Exercise ::
Copy out every line of the rows below word for word, keeping the same order.

The records ::
▼

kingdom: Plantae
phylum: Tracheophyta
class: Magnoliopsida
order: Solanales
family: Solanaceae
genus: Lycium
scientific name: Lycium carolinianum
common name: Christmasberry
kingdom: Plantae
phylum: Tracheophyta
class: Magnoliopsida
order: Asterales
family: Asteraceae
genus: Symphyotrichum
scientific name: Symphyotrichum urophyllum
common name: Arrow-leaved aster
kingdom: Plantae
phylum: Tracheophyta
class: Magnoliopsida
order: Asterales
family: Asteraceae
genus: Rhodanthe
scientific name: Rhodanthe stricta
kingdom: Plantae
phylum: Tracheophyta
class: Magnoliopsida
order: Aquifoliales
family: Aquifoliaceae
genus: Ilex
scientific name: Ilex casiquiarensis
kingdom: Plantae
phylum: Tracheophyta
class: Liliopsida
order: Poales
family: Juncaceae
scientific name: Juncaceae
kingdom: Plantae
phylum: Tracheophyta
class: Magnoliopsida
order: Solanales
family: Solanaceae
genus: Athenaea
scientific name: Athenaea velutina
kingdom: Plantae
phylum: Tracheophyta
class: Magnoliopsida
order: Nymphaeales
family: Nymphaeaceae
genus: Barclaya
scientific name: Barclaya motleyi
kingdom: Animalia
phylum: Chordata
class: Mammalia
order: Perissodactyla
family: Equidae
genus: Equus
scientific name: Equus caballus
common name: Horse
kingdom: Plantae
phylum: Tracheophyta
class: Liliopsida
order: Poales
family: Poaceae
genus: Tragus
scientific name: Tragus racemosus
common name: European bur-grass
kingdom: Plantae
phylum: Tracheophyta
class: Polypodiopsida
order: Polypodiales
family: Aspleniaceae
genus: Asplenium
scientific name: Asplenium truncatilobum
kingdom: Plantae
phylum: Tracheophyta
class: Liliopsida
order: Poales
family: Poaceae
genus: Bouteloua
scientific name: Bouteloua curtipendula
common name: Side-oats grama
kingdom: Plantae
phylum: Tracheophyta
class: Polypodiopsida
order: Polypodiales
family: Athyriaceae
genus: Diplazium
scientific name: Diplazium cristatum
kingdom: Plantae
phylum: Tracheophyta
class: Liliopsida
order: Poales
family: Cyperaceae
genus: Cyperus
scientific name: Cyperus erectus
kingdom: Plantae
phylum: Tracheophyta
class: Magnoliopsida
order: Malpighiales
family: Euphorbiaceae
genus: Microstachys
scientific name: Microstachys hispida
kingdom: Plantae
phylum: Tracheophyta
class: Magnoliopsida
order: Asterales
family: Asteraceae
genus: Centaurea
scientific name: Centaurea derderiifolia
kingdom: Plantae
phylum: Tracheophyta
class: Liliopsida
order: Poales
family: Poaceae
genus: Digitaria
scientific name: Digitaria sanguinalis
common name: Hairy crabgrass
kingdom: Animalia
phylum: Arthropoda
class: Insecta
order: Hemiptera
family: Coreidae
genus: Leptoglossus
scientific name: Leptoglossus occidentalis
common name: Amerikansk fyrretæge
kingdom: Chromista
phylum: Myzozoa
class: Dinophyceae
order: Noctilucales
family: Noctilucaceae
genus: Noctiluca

▲

Output of the task ::
kingdom: Plantae
phylum: Tracheophyta
class: Magnoliopsida
order: Solanales
family: Solanaceae
genus: Lycium
scientific name: Lycium carolinianum
common name: Christmasberry
kingdom: Plantae
phylum: Tracheophyta
class: Magnoliopsida
order: Asterales
family: Asteraceae
genus: Symphyotrichum
scientific name: Symphyotrichum urophyllum
common name: Arrow-leaved aster
kingdom: Plantae
phylum: Tracheophyta
class: Magnoliopsida
order: Asterales
family: Asteraceae
genus: Rhodanthe
scientific name: Rhodanthe stricta
kingdom: Plantae
phylum: Tracheophyta
class: Magnoliopsida
order: Aquifoliales
family: Aquifoliaceae
genus: Ilex
scientific name: Ilex casiquiarensis
kingdom: Plantae
phylum: Tracheophyta
class: Liliopsida
order: Poales
family: Juncaceae
scientific name: Juncaceae
kingdom: Plantae
phylum: Tracheophyta
class: Magnoliopsida
order: Solanales
family: Solanaceae
genus: Athenaea
scientific name: Athenaea velutina
kingdom: Plantae
phylum: Tracheophyta
class: Magnoliopsida
order: Nymphaeales
family: Nymphaeaceae
genus: Barclaya
scientific name: Barclaya motleyi
kingdom: Animalia
phylum: Chordata
class: Mammalia
order: Perissodactyla
family: Equidae
genus: Equus
scientific name: Equus caballus
common name: Horse
kingdom: Plantae
phylum: Tracheophyta
class: Liliopsida
order: Poales
family: Poaceae
genus: Tragus
scientific name: Tragus racemosus
common name: European bur-grass
kingdom: Plantae
phylum: Tracheophyta
class: Polypodiopsida
order: Polypodiales
family: Aspleniaceae
genus: Asplenium
scientific name: Asplenium truncatilobum
kingdom: Plantae
phylum: Tracheophyta
class: Liliopsida
order: Poales
family: Poaceae
genus: Bouteloua
scientific name: Bouteloua curtipendula
common name: Side-oats grama
kingdom: Plantae
phylum: Tracheophyta
class: Polypodiopsida
order: Polypodiales
family: Athyriaceae
genus: Diplazium
scientific name: Diplazium cristatum
kingdom: Plantae
phylum: Tracheophyta
class: Liliopsida
order: Poales
family: Cyperaceae
genus: Cyperus
scientific name: Cyperus erectus
kingdom: Plantae
phylum: Tracheophyta
class: Magnoliopsida
order: Malpighiales
family: Euphorbiaceae
genus: Microstachys
scientific name: Microstachys hispida
kingdom: Plantae
phylum: Tracheophyta
class: Magnoliopsida
order: Asterales
family: Asteraceae
genus: Centaurea
scientific name: Centaurea derderiifolia
kingdom: Plantae
phylum: Tracheophyta
class: Liliopsida
order: Poales
family: Poaceae
genus: Digitaria
scientific name: Digitaria sanguinalis
common name: Hairy crabgrass
kingdom: Animalia
phylum: Arthropoda
class: Insecta
order: Hemiptera
family: Coreidae
genus: Leptoglossus
scientific name: Leptoglossus occidentalis
common name: Amerikansk fyrretæge
kingdom: Chromista
phylum: Myzozoa
class: Dinophyceae
order: Noctilucales
family: Noctilucaceae
genus: Noctiluca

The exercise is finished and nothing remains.